**** Exercise materials ****

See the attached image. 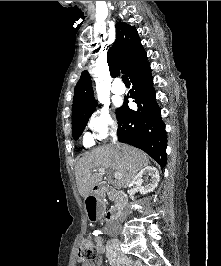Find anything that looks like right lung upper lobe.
<instances>
[{"label": "right lung upper lobe", "mask_w": 221, "mask_h": 266, "mask_svg": "<svg viewBox=\"0 0 221 266\" xmlns=\"http://www.w3.org/2000/svg\"><path fill=\"white\" fill-rule=\"evenodd\" d=\"M116 40L107 53V62L113 77L121 73L128 76L147 61L137 30L125 22L116 23ZM96 105L88 71L81 73L74 90L72 117L91 111Z\"/></svg>", "instance_id": "right-lung-upper-lobe-1"}]
</instances>
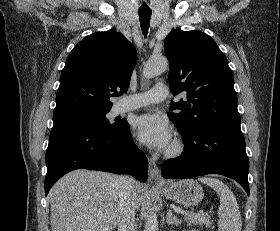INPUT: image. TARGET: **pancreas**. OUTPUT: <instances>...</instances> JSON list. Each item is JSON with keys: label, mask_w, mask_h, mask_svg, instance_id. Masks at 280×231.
Here are the masks:
<instances>
[{"label": "pancreas", "mask_w": 280, "mask_h": 231, "mask_svg": "<svg viewBox=\"0 0 280 231\" xmlns=\"http://www.w3.org/2000/svg\"><path fill=\"white\" fill-rule=\"evenodd\" d=\"M185 221H187V225H205V227H212V221H210L208 215H204V213H194V211H189V213H185L184 217Z\"/></svg>", "instance_id": "obj_1"}]
</instances>
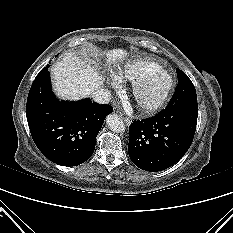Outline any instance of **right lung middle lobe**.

****

Copy out the records word for word, from the line that contains "INPUT: image. TARGET: **pancreas**." through the end of the records, and leave the pictures out of your answer.

INPUT: image. TARGET: **pancreas**. OUTPUT: <instances>...</instances> JSON list. Each item is JSON with keys: label, mask_w, mask_h, mask_svg, instance_id. Masks at 280×231.
Here are the masks:
<instances>
[{"label": "pancreas", "mask_w": 280, "mask_h": 231, "mask_svg": "<svg viewBox=\"0 0 280 231\" xmlns=\"http://www.w3.org/2000/svg\"><path fill=\"white\" fill-rule=\"evenodd\" d=\"M185 221H187V225H205V227H212V221H210L208 215H204V213H194V211H189V213H185L184 217Z\"/></svg>", "instance_id": "obj_1"}]
</instances>
Outline any instance of **right lung middle lobe**.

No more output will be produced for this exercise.